++++ SOURCE DATA ++++
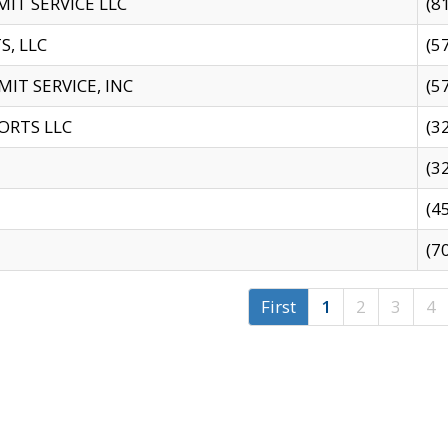
IT SERVICE LLC
(8
S, LLC
(5
IT SERVICE, INC
(5
ORTS LLC
(3
(3
(4
(7
First
1
2
3
4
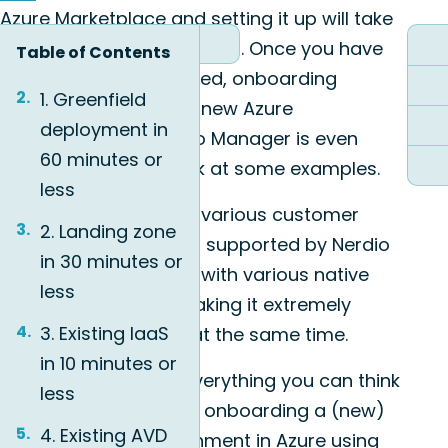
Azure Marketplace
and setting it up will take
you around 30-45 minutes. Once you have
Table of Contents
Nerdio Manager installed, onboarding
1. Greenfield
customers or building new Azure
deployment in
environments in Nerdio Manager is even
60 minutes or
easier. Let’s take a look at some examples.
less
Below we’ll handle the various customer
2. Landing zone
deployment scenarios supported by Nerdio
in 30 minutes or
Manager. It integrates with various native
less
Azure technologies making it extremely
3. Existing IaaS
flexible and powerful at the same time.
in 10 minutes or
Next to that, almost everything you can think
less
of when building up or onboarding a (new)
4. Existing AVD
virtual desktop environment in Azure using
++++
- **TASK TO CARRY OUT**: Copy exactly the lines from the line containing "IT SERVICE, INC" through the last line of the records above, both included, and leave out any pictures.

- **RESULT**:
IT SERVICE, INC
(5
ORTS LLC
(3
(3
(4
(7
First
1
2
3
4
Azure Marketplace
and setting it up will take
you around 30-45 minutes. Once you have
Table of Contents
Nerdio Manager installed, onboarding
1. Greenfield
customers or building new Azure
deployment in
environments in Nerdio Manager is even
60 minutes or
easier. Let’s take a look at some examples.
less
Below we’ll handle the various customer
2. Landing zone
deployment scenarios supported by Nerdio
in 30 minutes or
Manager. It integrates with various native
less
Azure technologies making it extremely
3. Existing IaaS
flexible and powerful at the same time.
in 10 minutes or
Next to that, almost everything you can think
less
of when building up or onboarding a (new)
4. Existing AVD
virtual desktop environment in Azure using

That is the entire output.